When Is Probate Needed In Nevada?

| May 21, 2019 | Firm News

Many people wonder what will happen to their property after they die. Nevada refers to the transfer of a person’s property of their death as “probate.” How extensive the probate process is for your estate will depend on the value of your estate.

If your estate is smaller, your heirs can bypass the probate process if your estate is worth less than $25,000, contains no real estate holdings and is passing to a non-spouse. This amount changes to $100,000 if property is passing to a spouse. Your heirs can skip the courts with an Affidavit of Entitlement to receive assets in bank accounts, stocks, pensions and other accounts.

Larger estates require probate

The probate process becomes more complicated as estate values increase. Estates worth between $25,000 and $100,000 or estates containing real estate must go through the court process. However, this can still be a simple process since Nevada allows your heirs to petition the court to distribute your assets with no further hearings. The court then rules on how to distribute your non-real estate assets. Having fewer hearings is ideal because it saves time and money for everyone involved.

For larger estates worth more than $100,000, the process is more complicated. If your estate is worth between $100,000 and $300,000, the courts will process it through a Summary Administration, which just means a truncated process in comparison to full probate.

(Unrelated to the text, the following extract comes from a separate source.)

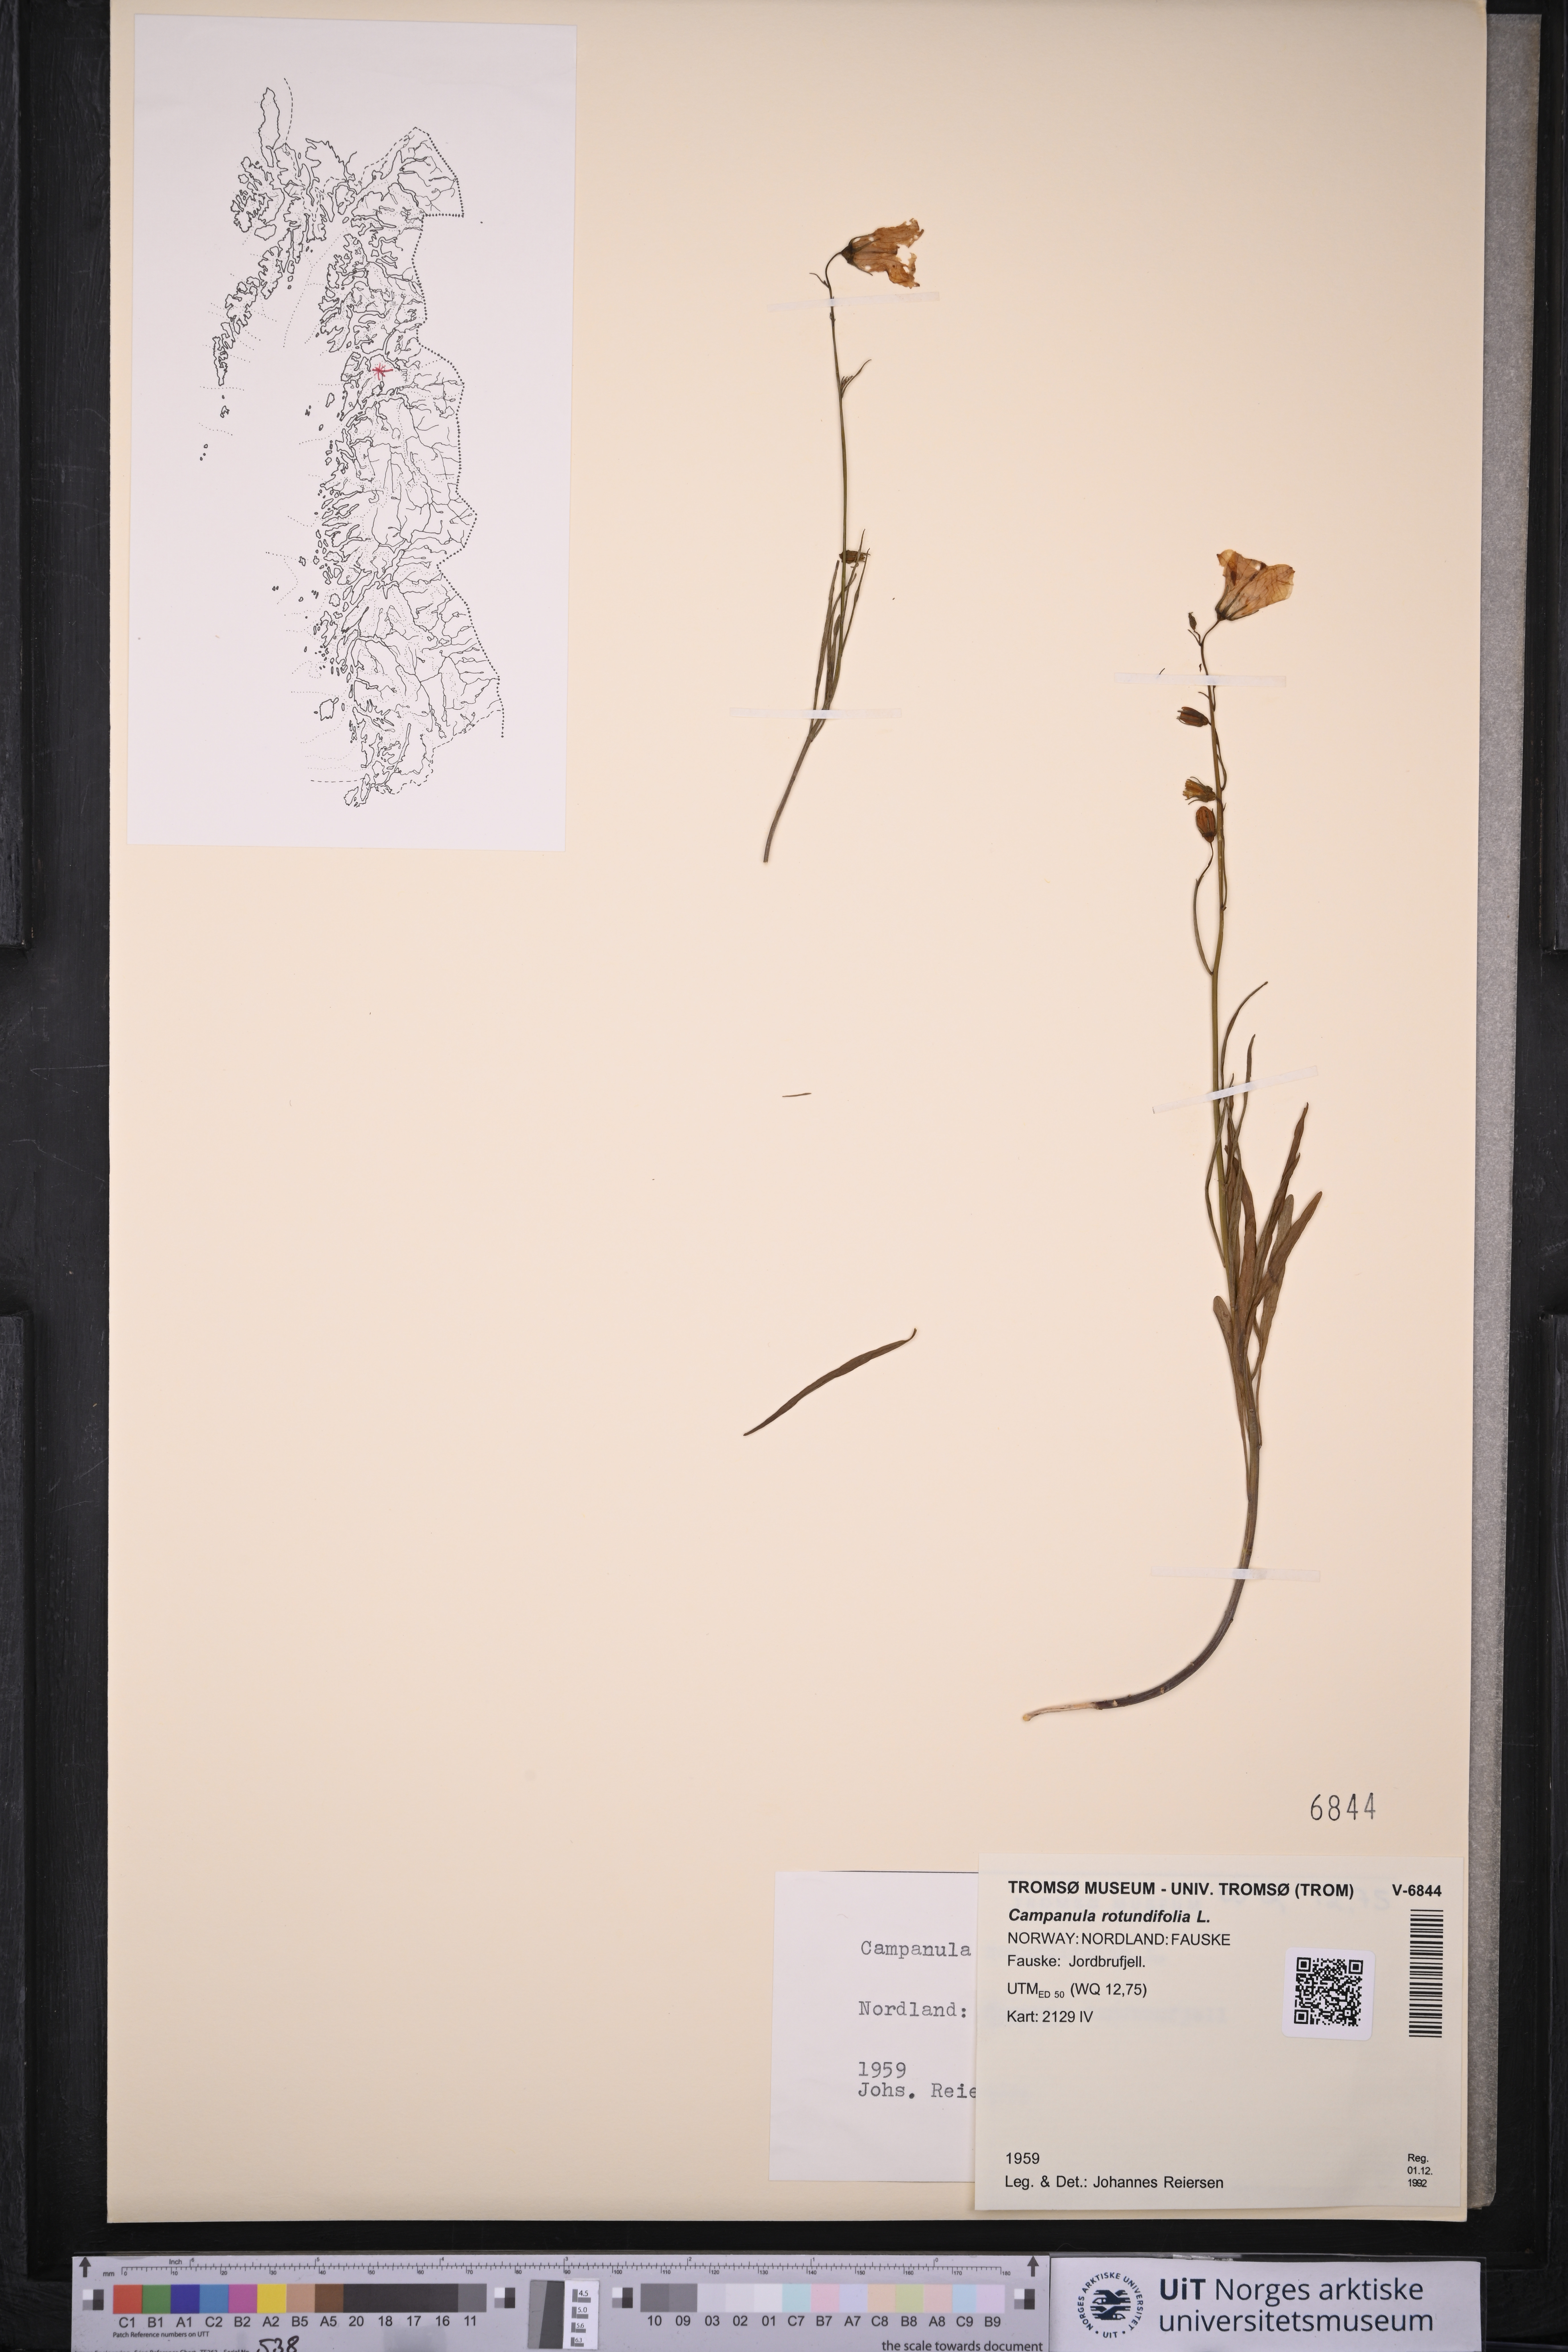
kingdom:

Courts use General Administration for estates valued for more than $300,000. In this process, a court will outline the authority and responsibilities for the executor of your will. With larger estates like these, the process is more extensive.

Making the probate process easier

Although you may not be there for your estate’s probate process, you can make the process easier for your heirs and beneficiaries. Having a good estate plan with a strong will and trust can help the probate process run smoother. Estate planning is partially about you, but it’s also about caring for your loved ones.